- Date: 11–17 September
- Edition: 11th
- Surface: Hard
- Location: Cary, North Carolina, United States

Champions

Singles
- Zachary Svajda

Doubles
- Andrew Harris / Rinky Hijikata
- ← 2023 · Cary Challenger · 2024 →

= 2023 Cary Challenger II =

The 2023 Cary Challenger II was a professional tennis tournament being played on hard courts. It was the 11th edition of the tournament which was part of the 2023 ATP Challenger Tour. It took place in Cary, North Carolina, United States between 11 and 17 September 2023.

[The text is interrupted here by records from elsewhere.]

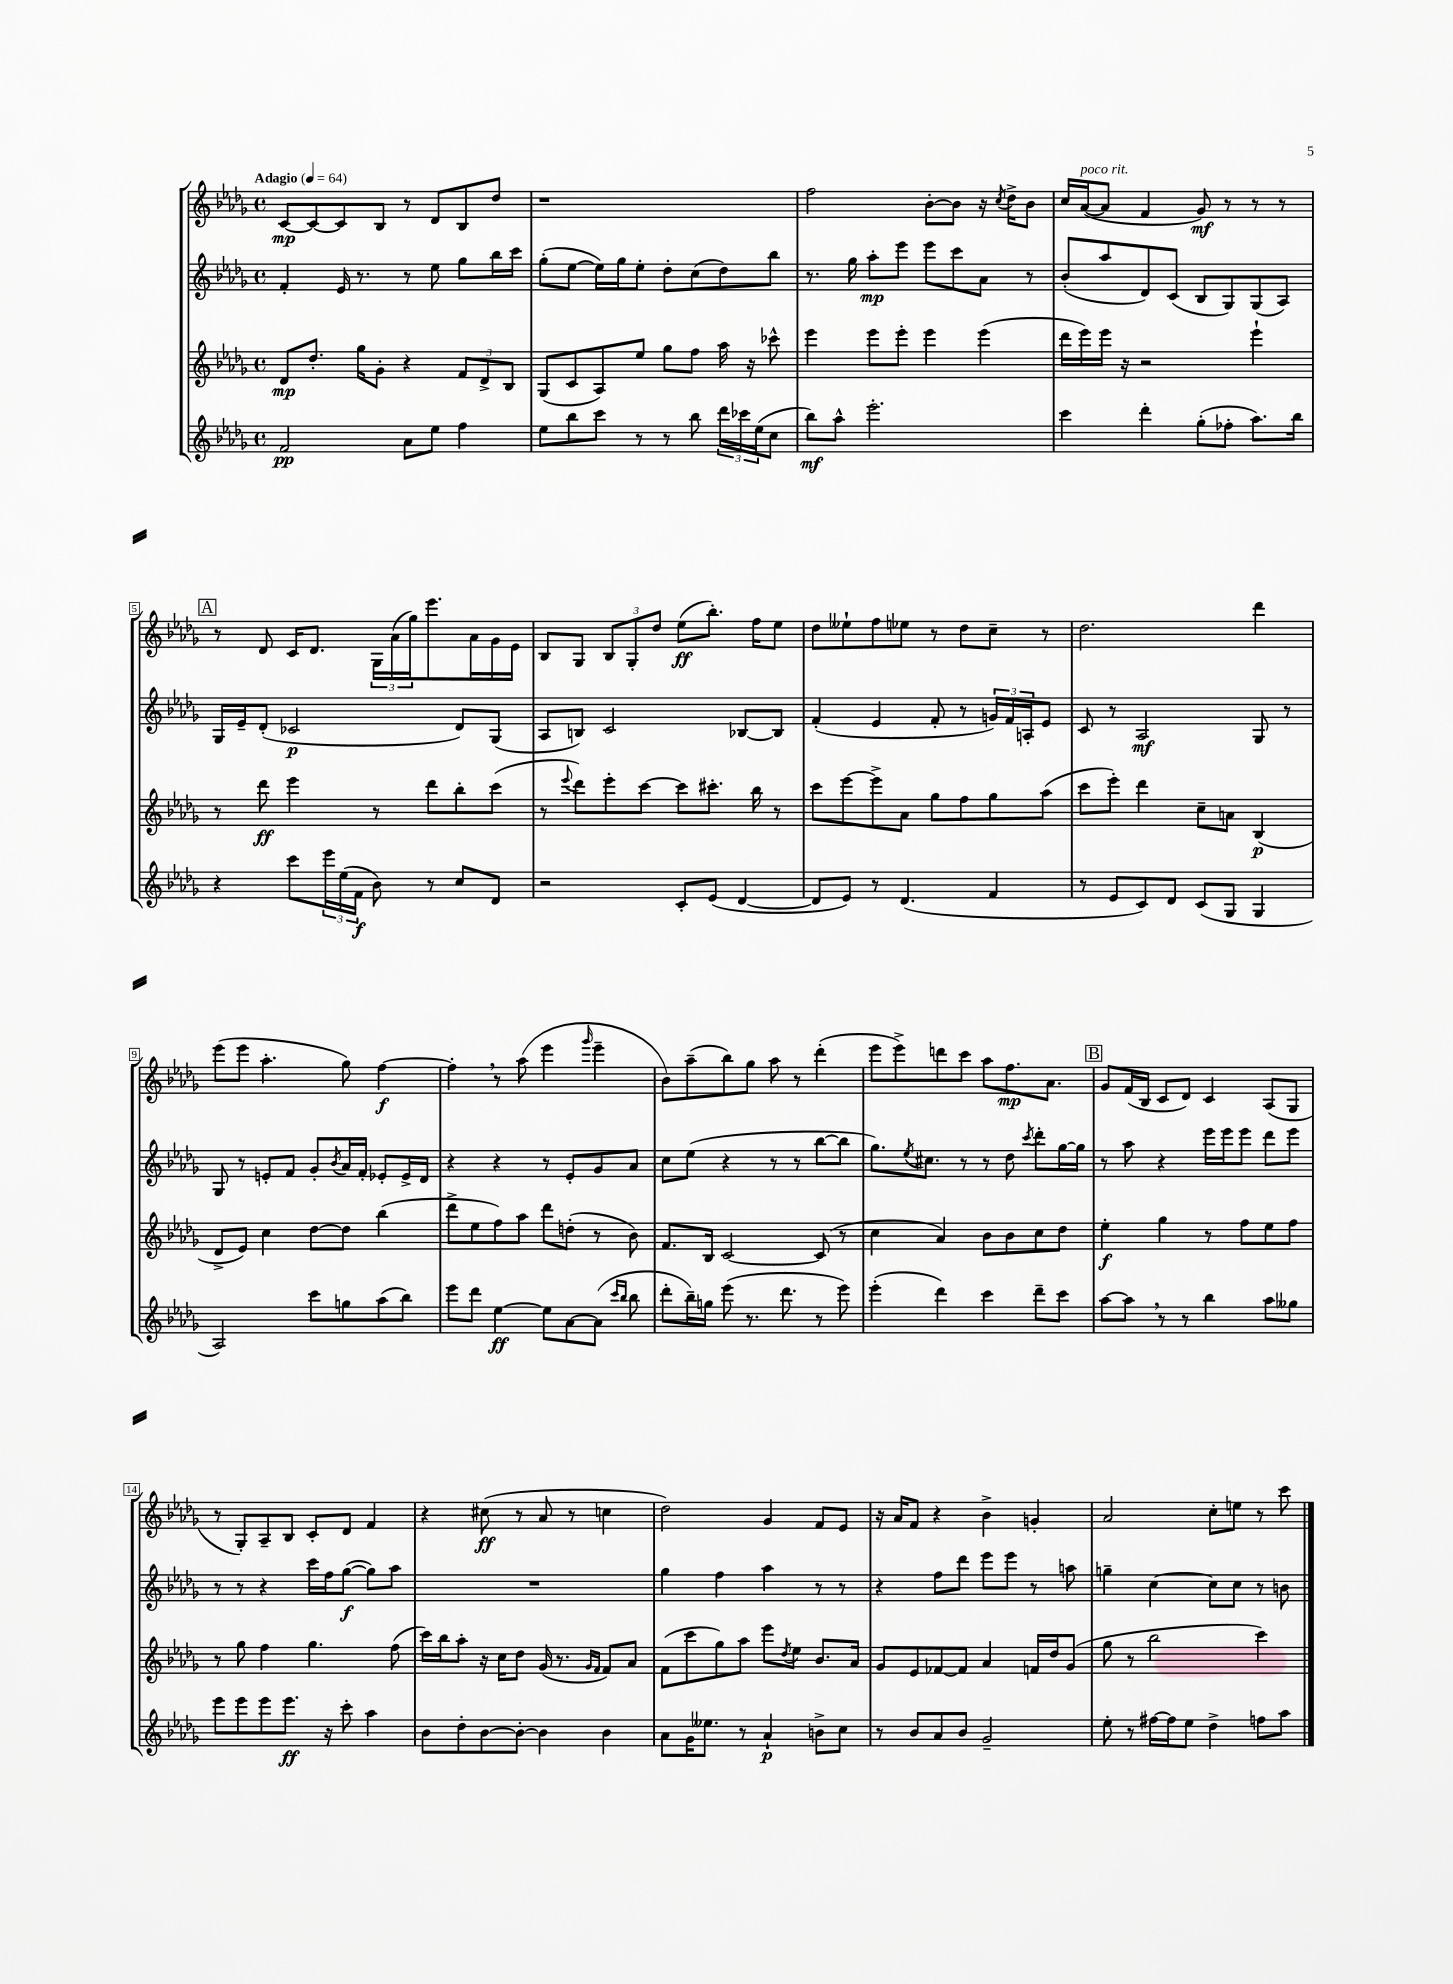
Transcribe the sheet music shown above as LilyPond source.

<<
\new StaffGroup <<
\new Staff = "s0" {
    \clef treble \key des \major \defaultTimeSignature \time 4/4 \tempo "Adagio" 4 = 64
    c'8~\mp c'8~ c'8 bes8 r8 des'8 bes8 des''8 |
    r1 |
    f''2 bes'8~-. bes'8 r16 \acciaccatura { c''8 } des''16-> bes'8 |
    c''16 aes'16~^\markup { \italic "poco rit." }( aes'8 f'4 ges'8\mf) r8 r8 r8 |
    \mark \markup { \box "A" } r8 des'8 c'16 des'8. \tuplet 3/2 { ges16 aes'16( ges''16) } ees'''8. aes'16 ges'16 ees'16 |
    bes8 ges8 \tuplet 3/2 { bes8 ges8-. des''8 } ees''8\ff( bes''8.-.) f''16 ees''8 |
    des''8 eeses''8-! f''8 ees''8 r8 des''8 c''8-- r8 |
    des''2. des'''4 |
    ees'''8( ees'''8 aes''4.-. ges''8) f''4~\f |
    f''4-. \breathe r8 aes''8( ees'''4 \grace { ges'''16 } ees'''4-- |
    bes'8) aes''8--( bes''8) ges''8 aes''8 r8 des'''4-.( |
    ees'''8 ees'''8->) d'''8 c'''8 aes''8 f''8.\mp aes'8. |
    \mark \markup { \box "B" } ges'8 f'16( bes16 c'8 des'8) c'4 aes8( ges8 |
    r8 ges8-.) aes8-- bes8 c'8-. des'8 f'4 |
    r4 cis''8\ff( r8 aes'8 r8 c''4 |
    des''2) ges'4 f'8 ees'8 |
    r16 aes'16 f'8 r4 bes'4-> g'4-. |
    aes'2 c''8-. e''8 r8 c'''8 \bar "|." |
}
\new Staff = "s1" {
    \clef treble \key des \major \defaultTimeSignature \time 4/4
    f'4-. ees'16 r8. r8 ees''8 ges''8 bes''16 c'''16 |
    ges''8-.( ees''8~ ees''16) ges''16 ees''8-. des''8-. c''8( des''8) bes''8 |
    r8. ges''16 aes''8-.\mp ees'''8 ees'''8 c'''8 aes'8 r8 |
    bes'8-.( aes''8 des'8) c'8( bes8 ges8) ges8( aes8) |
    \mark \markup { \box "A" } ges16 ees'16-- des'8-.( ces'2\p des'8) ges8( |
    aes8 b8) c'2 bes8~ bes8 |
    f'4-.( ees'4 f'8-. r8 \tuplet 3/2 { g'16) f'16 a16-. } ees'8 |
    c'8 r8 aes2\mf ges8 r8 |
    ges8 r8 e'8-. f'8 ges'8-. \acciaccatura { bes'8 } aes'16 f'16-. ees'8-. ees'16-> des'16 |
    r4 r4 r8 ees'8-. ges'8 aes'8 |
    c''8 ees''8( r4 r8 r8 bes''8~ bes''8 |
    ges''8.) \acciaccatura { ees''8 } cis''8. r8 r8 des''8 \acciaccatura { c'''8 } des'''8-. ges''16~ ges''16 |
    \mark \markup { \box "B" } r8 aes''8 r4 ees'''16 ees'''16 ees'''8 des'''8 ees'''8 |
    r8 r8 r4 c'''16 f''16 ges''8~\f( ges''8) aes''8 |
    R1 |
    ges''4 f''4 aes''4 r8 r8 |
    r4 f''8 des'''8 ees'''8 ees'''8 r8 a''8 |
    g''4-- c''4~ c''8 c''8 r8 b'8 \bar "|." |
}
\new Staff = "s2" {
    \clef treble \key des \major \defaultTimeSignature \time 4/4
    des'8\mp des''8.-. ges''16 ges'8-. r4 \tuplet 3/2 { f'8 des'8-> bes8 } |
    ges8( c'8 aes8) ees''8 ges''8 f''8 aes''16 r16 ces'''8-^ |
    ees'''4 ees'''8 ees'''8-. ees'''4 ees'''4( |
    des'''16 ees'''16) ees'''16 r16 r2 ees'''4-! |
    \mark \markup { \box "A" } r8 des'''8\ff ees'''4 r8 des'''8 bes''8-. c'''8( |
    r8 \appoggiatura { ees'''8 } des'''8) ees'''8-. c'''8~ c'''8 cis'''8.-. bes''16 r8 |
    c'''8 ees'''8~ ees'''8-> aes'8 ges''8 f''8 ges''8 aes''8( |
    c'''8 ees'''8-.) des'''4 c''8-- a'8 bes4\p( |
    des'8-> ees'8) c''4 des''8~ des''8 bes''4( |
    des'''8-> ees''8 f''8) aes''8 des'''8 d''8-.( r8 bes'8) |
    f'8. bes16 c'2~ c'8( r8 |
    c''4 aes'4) bes'8 bes'8 c''8 des''8 |
    \mark \markup { \box "B" } ees''4-.\f ges''4 r8 f''8 ees''8 f''8 |
    r8 ges''8 f''4 ges''4. f''8( |
    c'''16) bes''16 aes''8-. r16 c''16 des''8 ges'16( r8. \grace { ges'16 f'16 } f'8) aes'8 |
    f'8( c'''8 ges''8) aes''8 ees'''8 \acciaccatura { des''8 } ees''8 bes'8. aes'16 |
    ges'8 ees'8 fes'8~ fes'8 aes'4 f'16 des''16 ges'8( |
    ges''8 r8 bes''2 c'''4) \bar "|." |
}
\new Staff = "s3" {
    \clef treble \key des \major \defaultTimeSignature \time 4/4
    f'2\pp aes'8 ees''8 f''4 |
    ees''8 bes''8 c'''8 r8 r8 bes''8 \tuplet 3/2 { des'''16 ces'''16 ees''16( } c''8 |
    bes''8\mf) aes''8-^ ees'''2.-. |
    c'''4 des'''4-. ges''8-.( fes''8-. aes''8.) bes''16 |
    \mark \markup { \box "A" } r4 c'''8 \tuplet 3/2 { ees'''16 ees''16( f'16\f } bes'8) r8 c''8 des'8 |
    r2 c'8-. ees'8( des'4~ |
    des'8 ees'8) r8 des'4.( f'4 |
    r8 ees'8 c'8) des'8 c'8( ges8 ges4 |
    aes2) c'''8 g''8 aes''8( bes''8) |
    ees'''8 des'''8 ees''4~\ff ees''8 aes'8~ aes'8( \grace { c'''16 bes''16 } bes''8 |
    des'''8-. bes''16--) g''16 ees'''8( r8. des'''8. r8 ees'''8) |
    ees'''4-.( des'''4) c'''4 des'''8-- c'''8 |
    \mark \markup { \box "B" } aes''8~ aes''8 \breathe r8 r8 bes''4 aes''8 geses''8 |
    ees'''8 ees'''8 ees'''8 ees'''8.\ff r16 c'''8-. aes''4 |
    bes'8 des''8-. bes'8~ bes'8~-. bes'4 bes'4 |
    aes'8 ges'16 eeses''8. r8 aes'4-!\p b'8-> c''8 |
    r8 bes'8 aes'8 bes'8 ges'2-- |
    ees''8-. r8 fis''16~ fis''16 ees''8 des''4-> f''8 aes''8 \bar "|." |
}
>>
>>
\layout { \context { \Score \override BarNumber.stencil = #(make-stencil-boxer 0.1 0.3 ly:text-interface::print) } }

==Singles main-draw entrants==
===Seeds===

| Country | Player | Rank^{1} | Seed |
|---|---|---|---|
| AUS | Rinky Hijikata | 110 | 1 |
| USA | Alex Michelsen | 127 | 2 |
| FRA | Enzo Couacaud | 180 | 3 |
| AUS | Adam Walton | 195 | 4 |
| GBR | Ryan Peniston | 201 | 5 |
| USA | Tennys Sandgren | 207 | 6 |
| ARG | Guido Andreozzi | 226 | 7 |
| USA | Zachary Svajda | 234 | 8 |

- ^{1} Rankings are as of 28 August 2023.

===Other entrants===
The following players received wildcards into the singles main draw:
- USA Darwin Blanch
- GBR William Jansen
- ESP Pedro Ródenas

The following players received entry into the singles main draw using protected rankings:
- USA Christian Harrison
- CAN Brayden Schnur

The following players received entry from the qualifying draw:
- FRA Jaimee Floyd Angele
- USA Garrett Johns
- USA Strong Kirchheimer
- USA Thai-Son Kwiatkowski
- ESP Pedro Vives Marcos
- USA Donald Young

The following player received entry as a lucky loser:
- USA Cannon Kingsley

==Champions==
===Singles===

- USA Zachary Svajda def. AUS Rinky Hijikata 7–6^{(7–3)}, 4–6, 6–1.

===Doubles===

- AUS Andrew Harris / AUS Rinky Hijikata def. USA William Blumberg / VEN Luis David Martínez 6–4, 3–6, [10–6].